Here's a Headline I'd Prefer Not to Read Again

Confessions of a Football Junkie: NCAA Should Copy NFL

Russell, I'm normally willing to cut any University of Michigan grad some slack. I'm also willing to cut the Pro Football Prospectus writers some slack because the Prospectus is simply outstanding, as evidenced by the fact that I've been lugging it to the gym with me at 6 a.m. for the past couple weeks so I can read about the Denver defensive line or Mike Vick's terrible footwork while trying not to vomit my dinner from the night before. (On the latter point, the PFP writers watched some footage of Vick on coaches tape with Ron Jaworski and Jaws pointed out that Vick often fails to even drop back in a straight line. As a result, he creates pressure even when the offensive line does its job. Go Falcons!)

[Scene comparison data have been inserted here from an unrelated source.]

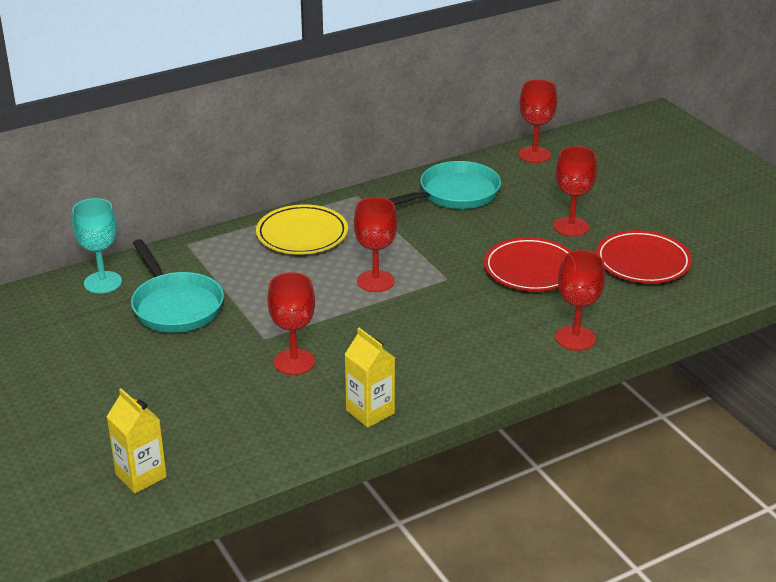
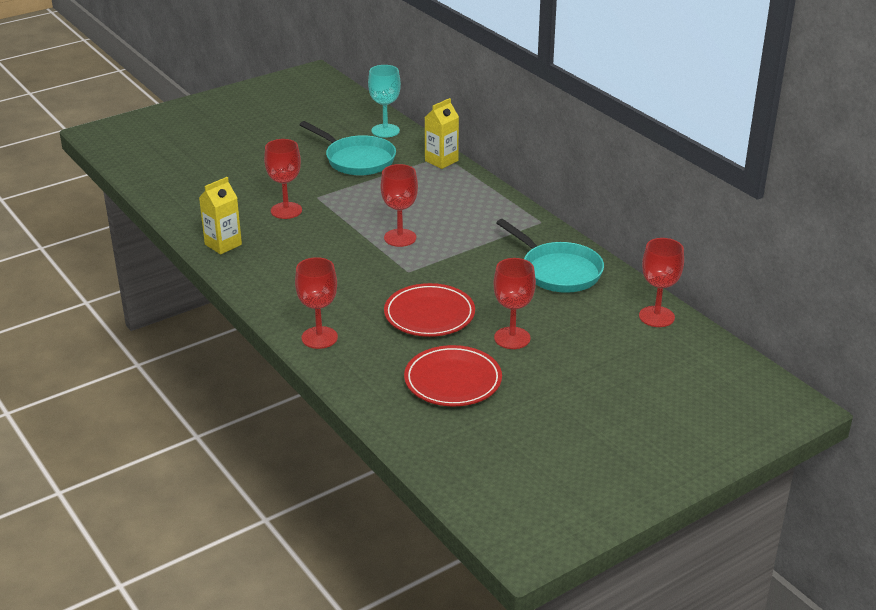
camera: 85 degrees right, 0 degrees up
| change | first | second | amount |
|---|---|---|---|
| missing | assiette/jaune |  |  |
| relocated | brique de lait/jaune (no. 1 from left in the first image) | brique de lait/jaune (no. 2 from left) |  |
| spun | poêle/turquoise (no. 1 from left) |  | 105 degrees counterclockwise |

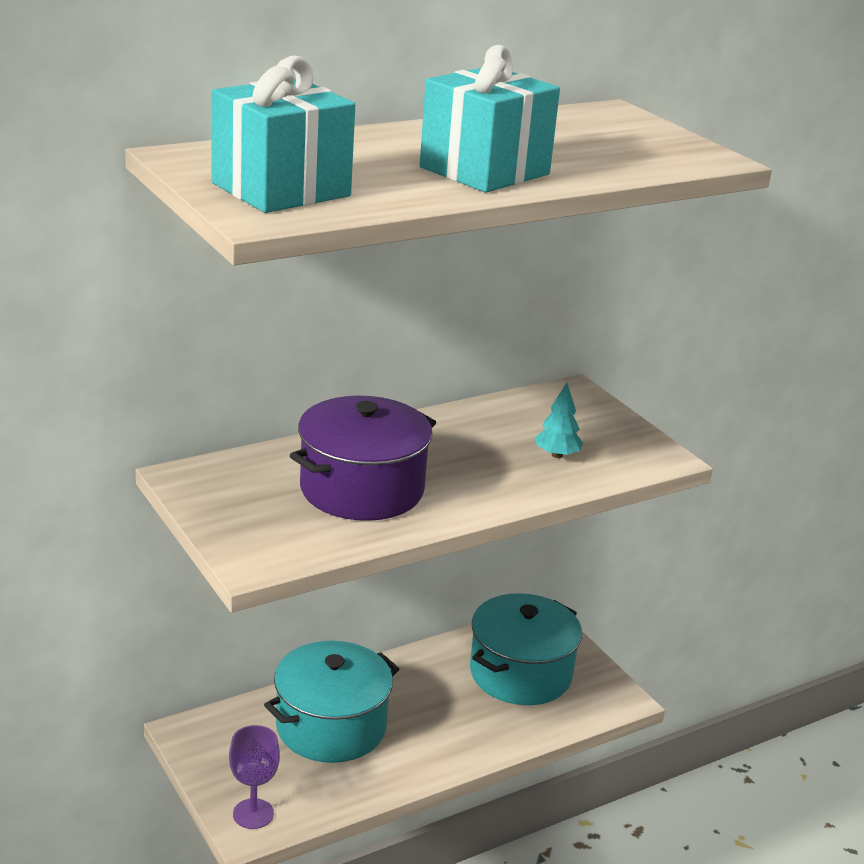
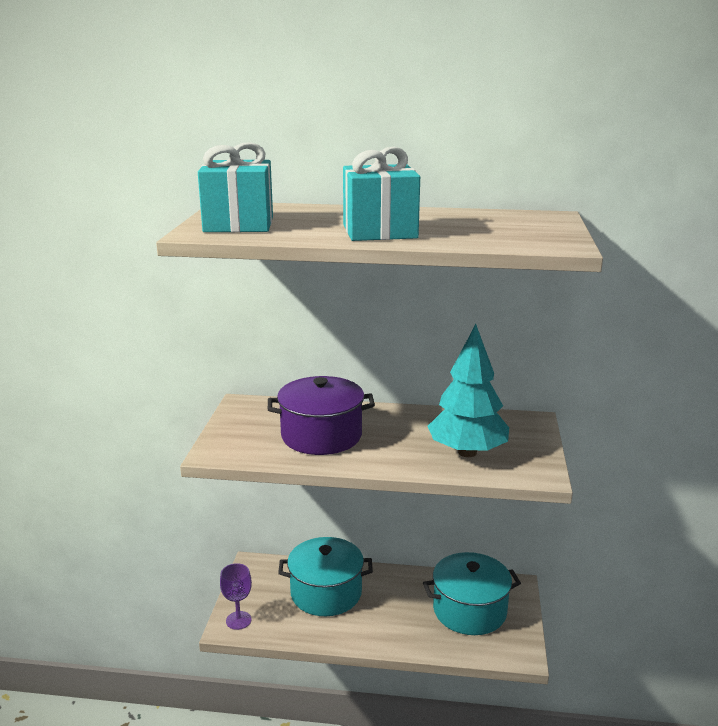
camera: 40 degrees right, 5 degrees down
| change | first | second | amount |
|---|---|---|---|
| size | arbre/turquoise |  | x2.34 |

That said, Levine is way, way wrong when he posits that college football should mimic the NFL with respect to management of the clock. As Levine points out, the average college game has significantly more snaps than the average NFL game. Thus, while the NFL crams as many commercials as possible into a 3:15 window (as epitomized by the much beloved score-commercials-kickoff-commercials sequence that has driven me from being a regular NFL watcher...well, that and marriage), college football games take longer, but they entail less commercial time proportionately and more actual football content, which, surprisingly enough, is what I want to see when I turn the TV on. College games do have longer halftimes than the pros (20 minutes as compared to 12), but I'd much rather deal with commercials crammed into one block that allows me to run errands for 20 minutes (or squeeze in a game of FIFA or, this season, change a diaper and clean off vomit from my Tyrone Butterfield jersey) instead of having them spaced out throughout a game.

What's most annoying about the changes to the college clock-keeping rules is not simply that the NCAA is trying to shorten the game, but instead that the NCAA is shortening the game by reducing the number of plays, while still retaining the bloated halftime and the lengthy commercial breaks that makes the official in the red hat at the 25-yard line less popular in college stadia than Fidel Castro in South Florida. The pie chart reflecting time spent during college football games is going to reflect a greater share on commercials and less on actual football this year. I try not to be a pollyanna by ignoring that the commercials pay for the games, but is it too much to ask that college football not follow the lead of the rapacious, soulless beast that is the NFL?


Yes, we really need to shorten the game so we can see more of this. I'll just start saving for my child's therapy now.

Levine also damages his credibility with this paragraph:

However, reason doesn’t always apply, especially with an organization that refuses to allow a championship playoff (citing additional missed class time for the players from the handful of schools that would be involved) yet passes over the objections of its coachs a rule extending the season to 12 games for every school.


The NCAA does allow championship playoffs in all of the divisions below I-A. The obstacle to the playoff comes from the major conference teams that make the decisions on the sport's post-season structure (such as by forming and running the BCS). In fact, one of the reasons that these schools oppose a playoff is that they would likely cede control over the revenue created by such a playoff to the NCAA, which would then distribute that revenue broadly to teams that had no hand in creating the revenue in the first place.